Kölner Eltern wählen den Schulplatz nach Wohnortnähe
Wie das Plätze-Roulette nun ausgeht, weiß derzeit keiner. Wenn am Ende Plätze fehlen, hat die Stadt ein großes Problem. Keiner weiß, wie sie aus der Nummer rauskommt. Sie selbst wohl auch nicht. Aber selbst wenn es am Ende doch irgendwie knapp aufgehen sollte: Schulplatzverteilung darf nicht heißen, einfach nur die Zahl der Schülerinnen und Schüler mit der Zahl der Plätze irgendwie rechnerisch zur Deckung bringen. Und Schulplätze schaffen, heißt auch nicht einfach einen weiteren Stuhl in schon mit 31 Kindern überfüllte Klassen zu stellen.

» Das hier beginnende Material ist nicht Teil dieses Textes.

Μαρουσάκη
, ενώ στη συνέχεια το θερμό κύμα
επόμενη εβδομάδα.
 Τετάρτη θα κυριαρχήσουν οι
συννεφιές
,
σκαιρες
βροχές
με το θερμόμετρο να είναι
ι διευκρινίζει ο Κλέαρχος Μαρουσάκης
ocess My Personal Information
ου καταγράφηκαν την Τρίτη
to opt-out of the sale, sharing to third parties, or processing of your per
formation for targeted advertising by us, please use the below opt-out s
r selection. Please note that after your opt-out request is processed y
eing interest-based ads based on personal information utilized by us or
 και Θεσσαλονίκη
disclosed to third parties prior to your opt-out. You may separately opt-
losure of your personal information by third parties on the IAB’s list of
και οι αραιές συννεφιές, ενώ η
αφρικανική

Die auskömmliche Bereitstellung von Schulplätzen ist eine der wenigen kommunalen Pflichtausgaben – und dies bedeutet Schulplätze in erreichbarer Nähe, da wo sie gebraucht werden und nicht am anderen Ende der Stadt. Die Elternumfrage zur Schulwahl, die die Stadt im vergangenen Jahr aufwändig hat durchführen lassen, hatte ein sehr deutliches Ergebnis: Für die Entscheidung der Eltern zählt vor allem ein Kriterium – sie muss wohnortnah sein. 30 Minuten pro Weg seien die zumutbare Entfernung, hat der Schuldezernent letztes Jahr gesagt. Daran werden er und die Stadt sich messen lassen müssen, wenn die Kinder, die auch in der zweiten Runde leer ausgehen, verteilt werden müssen.